▶ _Texte présenté_:

::::::

L’Union africaine, qui se réunit cette semaine à Tripoli (Libye) ne se contentera pas d’examiner les principaux conflits en cours sur le continent : Somalie, Soudan, République démocratique du Congo, Sud du Nigeria, Tchad, Madagascar, Niger, Mauritanie, Guinée, Centrafrique, Guinée Bissau, Côte d’Ivoire, Nigeria, elle prendra aussi en compte les différences d’appréciation que suscitent plusieurs d’entre eux, parmi les plus meurtriers, le Darfour et l’Est du Congo, les menées dans le Nord de la RDC des rebelles ougandais de l’Armée de libération du Seigneur.
En effet, les appréciations des responsables politiques divergent de plus en plus des informations venues du terrain et diffusées par les organisations humanitaires ou de défense des droits de l’homme.

::::::

▶ _Ensemble d'entrées_:
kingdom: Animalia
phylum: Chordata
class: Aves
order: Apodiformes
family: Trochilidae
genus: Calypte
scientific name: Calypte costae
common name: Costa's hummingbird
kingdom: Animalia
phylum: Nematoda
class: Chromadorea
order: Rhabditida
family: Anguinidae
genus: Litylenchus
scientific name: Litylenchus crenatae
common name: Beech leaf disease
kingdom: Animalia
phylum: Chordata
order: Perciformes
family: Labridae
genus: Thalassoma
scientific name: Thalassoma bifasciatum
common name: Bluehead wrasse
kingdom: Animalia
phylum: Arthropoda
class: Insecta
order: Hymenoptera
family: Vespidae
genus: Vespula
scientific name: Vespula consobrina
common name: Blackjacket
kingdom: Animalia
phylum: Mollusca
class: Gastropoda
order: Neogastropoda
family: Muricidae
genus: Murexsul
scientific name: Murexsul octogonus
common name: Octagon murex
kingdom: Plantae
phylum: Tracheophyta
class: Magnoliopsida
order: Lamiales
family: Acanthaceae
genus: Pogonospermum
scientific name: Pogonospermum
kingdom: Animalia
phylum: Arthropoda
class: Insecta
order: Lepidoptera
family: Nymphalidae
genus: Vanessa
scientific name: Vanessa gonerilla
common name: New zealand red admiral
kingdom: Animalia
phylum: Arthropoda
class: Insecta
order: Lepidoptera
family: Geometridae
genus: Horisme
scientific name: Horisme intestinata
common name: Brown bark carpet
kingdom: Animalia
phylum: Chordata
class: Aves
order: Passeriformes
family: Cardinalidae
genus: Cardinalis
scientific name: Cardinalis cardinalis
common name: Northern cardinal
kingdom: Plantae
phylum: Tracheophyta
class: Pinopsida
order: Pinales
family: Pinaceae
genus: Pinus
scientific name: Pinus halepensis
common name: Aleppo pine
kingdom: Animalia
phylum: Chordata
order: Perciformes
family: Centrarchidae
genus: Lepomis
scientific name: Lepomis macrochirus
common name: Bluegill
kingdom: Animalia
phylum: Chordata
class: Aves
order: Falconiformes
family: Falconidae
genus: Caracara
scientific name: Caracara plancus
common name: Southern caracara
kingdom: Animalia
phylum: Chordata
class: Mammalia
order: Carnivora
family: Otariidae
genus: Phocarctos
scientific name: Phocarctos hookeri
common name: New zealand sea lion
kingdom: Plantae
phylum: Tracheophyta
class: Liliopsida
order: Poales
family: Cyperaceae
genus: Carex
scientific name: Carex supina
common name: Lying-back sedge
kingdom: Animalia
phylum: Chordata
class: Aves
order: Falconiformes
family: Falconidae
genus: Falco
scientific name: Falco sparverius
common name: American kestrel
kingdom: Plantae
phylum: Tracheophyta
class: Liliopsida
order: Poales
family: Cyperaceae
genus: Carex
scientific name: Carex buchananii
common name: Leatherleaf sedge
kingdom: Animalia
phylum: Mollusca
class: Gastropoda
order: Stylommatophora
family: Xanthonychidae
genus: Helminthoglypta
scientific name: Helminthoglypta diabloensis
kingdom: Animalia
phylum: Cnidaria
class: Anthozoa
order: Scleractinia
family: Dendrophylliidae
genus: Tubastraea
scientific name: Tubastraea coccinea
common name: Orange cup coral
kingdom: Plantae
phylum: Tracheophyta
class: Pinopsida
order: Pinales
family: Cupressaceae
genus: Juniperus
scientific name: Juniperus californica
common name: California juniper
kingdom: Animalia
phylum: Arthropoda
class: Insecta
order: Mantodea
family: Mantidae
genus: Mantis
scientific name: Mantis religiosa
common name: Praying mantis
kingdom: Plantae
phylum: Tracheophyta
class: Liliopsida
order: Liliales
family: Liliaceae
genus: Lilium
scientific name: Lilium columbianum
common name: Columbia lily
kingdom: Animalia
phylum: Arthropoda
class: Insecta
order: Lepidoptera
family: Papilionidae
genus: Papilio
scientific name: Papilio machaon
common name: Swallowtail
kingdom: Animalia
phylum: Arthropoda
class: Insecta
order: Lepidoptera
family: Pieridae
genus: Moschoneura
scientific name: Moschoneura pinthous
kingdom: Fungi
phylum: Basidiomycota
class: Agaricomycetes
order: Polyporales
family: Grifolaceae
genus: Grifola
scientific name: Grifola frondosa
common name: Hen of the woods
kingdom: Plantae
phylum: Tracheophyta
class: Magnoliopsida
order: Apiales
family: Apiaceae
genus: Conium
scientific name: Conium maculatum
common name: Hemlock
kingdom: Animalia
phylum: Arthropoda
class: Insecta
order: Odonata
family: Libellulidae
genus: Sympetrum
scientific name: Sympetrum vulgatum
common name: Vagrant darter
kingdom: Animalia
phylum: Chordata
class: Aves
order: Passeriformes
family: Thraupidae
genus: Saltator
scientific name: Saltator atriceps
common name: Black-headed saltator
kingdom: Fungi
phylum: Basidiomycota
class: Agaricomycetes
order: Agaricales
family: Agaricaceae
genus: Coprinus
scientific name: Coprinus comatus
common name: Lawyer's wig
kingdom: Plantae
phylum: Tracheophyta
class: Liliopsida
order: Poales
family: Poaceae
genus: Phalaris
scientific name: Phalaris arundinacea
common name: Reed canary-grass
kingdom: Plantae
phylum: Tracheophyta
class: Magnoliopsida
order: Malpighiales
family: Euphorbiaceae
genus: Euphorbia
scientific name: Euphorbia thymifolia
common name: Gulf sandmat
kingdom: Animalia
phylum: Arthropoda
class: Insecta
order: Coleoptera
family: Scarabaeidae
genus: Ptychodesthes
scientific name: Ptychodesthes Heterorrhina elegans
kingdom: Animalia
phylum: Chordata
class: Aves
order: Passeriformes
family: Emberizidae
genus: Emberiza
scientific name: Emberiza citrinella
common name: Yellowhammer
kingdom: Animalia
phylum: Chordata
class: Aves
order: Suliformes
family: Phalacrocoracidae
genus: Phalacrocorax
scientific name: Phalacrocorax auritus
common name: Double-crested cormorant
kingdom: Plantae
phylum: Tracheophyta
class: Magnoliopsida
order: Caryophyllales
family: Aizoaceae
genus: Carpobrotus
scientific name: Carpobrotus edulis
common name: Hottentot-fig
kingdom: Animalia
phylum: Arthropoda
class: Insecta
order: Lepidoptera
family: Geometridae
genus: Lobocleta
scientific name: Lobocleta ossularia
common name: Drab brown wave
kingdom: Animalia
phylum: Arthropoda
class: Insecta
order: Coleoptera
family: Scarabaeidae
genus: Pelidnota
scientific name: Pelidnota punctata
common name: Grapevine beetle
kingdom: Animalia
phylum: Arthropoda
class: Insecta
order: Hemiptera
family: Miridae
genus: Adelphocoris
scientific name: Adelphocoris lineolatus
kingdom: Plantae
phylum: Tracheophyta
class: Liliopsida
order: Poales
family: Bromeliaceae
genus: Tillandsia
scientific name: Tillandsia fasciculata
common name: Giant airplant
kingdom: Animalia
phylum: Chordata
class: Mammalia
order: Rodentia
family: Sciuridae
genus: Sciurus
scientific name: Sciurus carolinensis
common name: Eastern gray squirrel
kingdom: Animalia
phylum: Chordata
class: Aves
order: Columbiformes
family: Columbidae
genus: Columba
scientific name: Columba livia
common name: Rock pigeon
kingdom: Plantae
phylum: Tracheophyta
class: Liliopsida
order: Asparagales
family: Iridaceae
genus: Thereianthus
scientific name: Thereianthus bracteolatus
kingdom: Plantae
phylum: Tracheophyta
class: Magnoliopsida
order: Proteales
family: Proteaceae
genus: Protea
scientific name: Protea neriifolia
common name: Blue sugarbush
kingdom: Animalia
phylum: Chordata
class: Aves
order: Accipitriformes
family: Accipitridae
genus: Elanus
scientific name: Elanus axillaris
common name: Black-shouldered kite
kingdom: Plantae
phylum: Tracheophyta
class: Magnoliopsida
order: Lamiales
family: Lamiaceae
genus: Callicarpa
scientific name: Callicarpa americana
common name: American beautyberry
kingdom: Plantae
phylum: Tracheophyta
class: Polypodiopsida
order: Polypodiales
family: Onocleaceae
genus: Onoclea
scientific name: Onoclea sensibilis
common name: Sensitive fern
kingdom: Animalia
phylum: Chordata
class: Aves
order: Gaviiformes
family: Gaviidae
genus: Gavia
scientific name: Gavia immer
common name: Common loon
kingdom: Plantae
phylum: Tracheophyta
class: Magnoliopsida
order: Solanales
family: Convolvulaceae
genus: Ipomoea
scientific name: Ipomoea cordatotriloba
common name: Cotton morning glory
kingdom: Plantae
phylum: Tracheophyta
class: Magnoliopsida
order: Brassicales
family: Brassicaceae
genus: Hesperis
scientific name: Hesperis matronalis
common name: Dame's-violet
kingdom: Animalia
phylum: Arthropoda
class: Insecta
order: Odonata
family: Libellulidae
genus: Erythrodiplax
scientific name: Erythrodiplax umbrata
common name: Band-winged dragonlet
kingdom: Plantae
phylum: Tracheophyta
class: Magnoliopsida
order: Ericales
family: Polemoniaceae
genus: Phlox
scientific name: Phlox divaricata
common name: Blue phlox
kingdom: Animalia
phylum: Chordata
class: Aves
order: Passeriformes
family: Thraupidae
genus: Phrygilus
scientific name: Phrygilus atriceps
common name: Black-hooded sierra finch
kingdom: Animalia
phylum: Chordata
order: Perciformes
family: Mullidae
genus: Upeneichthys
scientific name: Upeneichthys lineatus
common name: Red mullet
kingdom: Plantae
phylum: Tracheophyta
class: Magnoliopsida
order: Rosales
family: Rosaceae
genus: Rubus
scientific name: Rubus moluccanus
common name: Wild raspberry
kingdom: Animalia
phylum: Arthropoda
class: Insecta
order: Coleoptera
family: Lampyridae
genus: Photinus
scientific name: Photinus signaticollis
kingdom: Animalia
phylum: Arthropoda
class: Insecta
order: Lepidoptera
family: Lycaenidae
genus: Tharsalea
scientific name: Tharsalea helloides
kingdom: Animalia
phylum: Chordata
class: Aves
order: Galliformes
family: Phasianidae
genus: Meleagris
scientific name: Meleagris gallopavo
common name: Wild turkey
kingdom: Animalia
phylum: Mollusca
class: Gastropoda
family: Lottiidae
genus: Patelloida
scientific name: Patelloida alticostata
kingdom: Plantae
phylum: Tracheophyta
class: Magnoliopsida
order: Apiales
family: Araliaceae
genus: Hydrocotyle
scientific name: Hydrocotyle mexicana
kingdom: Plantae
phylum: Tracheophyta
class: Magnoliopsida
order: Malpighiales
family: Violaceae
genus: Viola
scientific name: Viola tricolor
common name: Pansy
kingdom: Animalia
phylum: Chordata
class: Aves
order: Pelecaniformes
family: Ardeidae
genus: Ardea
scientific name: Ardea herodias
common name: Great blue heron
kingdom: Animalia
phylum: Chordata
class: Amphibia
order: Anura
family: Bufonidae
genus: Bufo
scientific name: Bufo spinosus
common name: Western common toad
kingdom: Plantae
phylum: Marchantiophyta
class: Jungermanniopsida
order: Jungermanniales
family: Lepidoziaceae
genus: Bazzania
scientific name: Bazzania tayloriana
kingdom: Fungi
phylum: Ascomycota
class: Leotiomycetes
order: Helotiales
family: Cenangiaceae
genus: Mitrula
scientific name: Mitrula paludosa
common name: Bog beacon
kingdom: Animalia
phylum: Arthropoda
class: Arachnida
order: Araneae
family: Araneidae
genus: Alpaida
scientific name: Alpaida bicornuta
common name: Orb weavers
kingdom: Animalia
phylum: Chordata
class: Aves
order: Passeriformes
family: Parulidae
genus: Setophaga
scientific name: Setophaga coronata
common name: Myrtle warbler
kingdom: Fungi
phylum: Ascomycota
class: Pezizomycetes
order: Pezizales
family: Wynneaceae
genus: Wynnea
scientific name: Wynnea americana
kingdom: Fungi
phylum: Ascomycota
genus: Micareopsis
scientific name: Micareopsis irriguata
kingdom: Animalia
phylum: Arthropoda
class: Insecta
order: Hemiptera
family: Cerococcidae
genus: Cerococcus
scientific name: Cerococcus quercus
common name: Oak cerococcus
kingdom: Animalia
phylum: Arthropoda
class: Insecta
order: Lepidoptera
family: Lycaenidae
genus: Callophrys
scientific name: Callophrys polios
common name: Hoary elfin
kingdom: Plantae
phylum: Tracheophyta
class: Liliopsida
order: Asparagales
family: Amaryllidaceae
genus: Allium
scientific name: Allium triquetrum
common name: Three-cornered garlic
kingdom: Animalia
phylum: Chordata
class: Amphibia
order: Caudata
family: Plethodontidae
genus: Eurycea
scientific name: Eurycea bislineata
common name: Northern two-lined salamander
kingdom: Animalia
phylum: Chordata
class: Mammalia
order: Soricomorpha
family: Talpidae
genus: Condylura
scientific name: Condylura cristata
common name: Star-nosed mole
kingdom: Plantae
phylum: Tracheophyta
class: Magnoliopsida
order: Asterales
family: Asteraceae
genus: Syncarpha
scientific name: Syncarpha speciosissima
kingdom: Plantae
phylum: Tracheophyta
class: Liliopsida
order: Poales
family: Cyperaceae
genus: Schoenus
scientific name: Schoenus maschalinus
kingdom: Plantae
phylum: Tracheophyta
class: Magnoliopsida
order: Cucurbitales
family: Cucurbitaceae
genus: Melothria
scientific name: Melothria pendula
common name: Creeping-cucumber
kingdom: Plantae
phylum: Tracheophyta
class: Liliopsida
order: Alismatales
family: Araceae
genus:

::::::

▶ _Consigne_: Rédigez la suite du texte sur la réunion de l'Union africaine à Tripoli, en commençant après sa dernière phrase.

▶ _Réponse ci-dessous_:
Au Soudan, le général Martin Luther Agwal, commandant et chef opérationnel de la force hybride Union-Africaine Nations Unies (Minuad) a déclaré, au terme d’une mission de deux ans : « je ne dirais pas qu’une guerre est en cours au Darfour », rejoint en cela par le patron de la Minuad, le diplomate congolais (Brazzaville) Rodolfo Adada, qui ne distingue plus qu’un « conflit de basse intensité ». Adada souligne que c’est en 2003-2004 qu’eurent lieu les plus grands déplacements de populations et que les massacres de populations civiles firent environ 200.000 morts. Ces tueries justifièrent l’usage du terme « génocide », entraînant une vaste mobilisation internationale. Depuis lors, M. Adada relève que de janvier 2008 à mars 2009, deux mille personnes « seulement »ont trouvé la mort…».
Cette vision optimiste est fortement contestée par les organisations de terrain, qui relèvent que 2,7 millions de personnes vivent toujours dans des camps de déplacés car les terres abandonnées ont été mises à la disposition d’autres occupants, d’origine arabe…Même affaiblis, les groupes rebelles poursuivent cependant leurs actions militaires, contre les forces de la Minuad, mais aussi au Tchad voisin, où une force européenne protège les camps de réfugiés.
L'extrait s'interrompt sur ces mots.